* _ACTIVITIES_
A – Return the part of the maglev elevator discussion from "You know the" to "to spend more?".
B – Answer these questions using the maglev elevator discussion:
(i) Which maglev system do the elevators use?
(ii) What happens to a train if its system fails?
(iii) What happens to the brakes when there is no tension?

* _SELECTED EXTRACT_

They use the same maglev system you find in Japanese trains
m.youtube.com/watch?v=pnxYW4IRBbw

ONCE AGAIN, NAZI SUPER MEN OUR ARE SUPERIORS

Walt Disney knew this Ray

but 'muh fire rating'

Just think, if the Nazis had won, technology would be hundreds of years more advanced than the shit we have nowadays.
The Allied forces were a mistake.

You know the Germans always make good stuff.

Less a Willy Wonka elevator and more a Turbolift from Star Trek.

...

Not to mention overpopulation would not be an issue, which in turn would help the environment greatly.

so instead of wasting 40% of the building on an elevator (which is BS numbers anyway)
So the solution is to spend more?

Didn't this guy reiserfs some hooker?

The difference is that if the system fails for a train, the train stops.
If the elevator fails, it will fall.

>If the elevator fails, it will fall.
What prevents them from having something mechanical that will engage and catch the elevator to prevent it from falling when the mag shit fails?

>in the near future everyone will live in little cuck apartments in mega cities

Yea no thanks.

youtube.com/watch?v=sSjJjKcoNRk

This tech is already around. The brakes are linked to whatever holds the elevator in place. If there's no tension, the brakes are released.

The problem is that you need an external system to work in order to make it safe.

Records drawn from a dataset:
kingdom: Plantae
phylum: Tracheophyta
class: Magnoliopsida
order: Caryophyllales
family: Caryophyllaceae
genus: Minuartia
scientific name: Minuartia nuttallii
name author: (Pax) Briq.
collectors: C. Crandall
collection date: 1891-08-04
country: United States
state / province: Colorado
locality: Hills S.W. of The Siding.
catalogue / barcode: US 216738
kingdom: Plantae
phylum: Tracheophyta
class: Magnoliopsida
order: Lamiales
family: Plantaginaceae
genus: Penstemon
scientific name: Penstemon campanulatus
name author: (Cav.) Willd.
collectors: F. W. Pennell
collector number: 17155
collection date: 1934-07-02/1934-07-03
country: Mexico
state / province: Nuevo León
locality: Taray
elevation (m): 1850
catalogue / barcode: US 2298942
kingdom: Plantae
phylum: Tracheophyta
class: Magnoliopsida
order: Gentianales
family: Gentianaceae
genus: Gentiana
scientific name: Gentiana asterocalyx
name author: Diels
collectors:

* _RESPONSES IN ORDER_
A –
You know the Germans always make good stuff.

Less a Willy Wonka elevator and more a Turbolift from Star Trek.

...

Not to mention overpopulation would not be an issue, which in turn would help the environment greatly.

so instead of wasting 40% of the building on an elevator (which is BS numbers anyway)
So the solution is to spend more?

B –
(i) The same maglev system found in Japanese trains.
(ii) The train stops.
(iii) The brakes are released.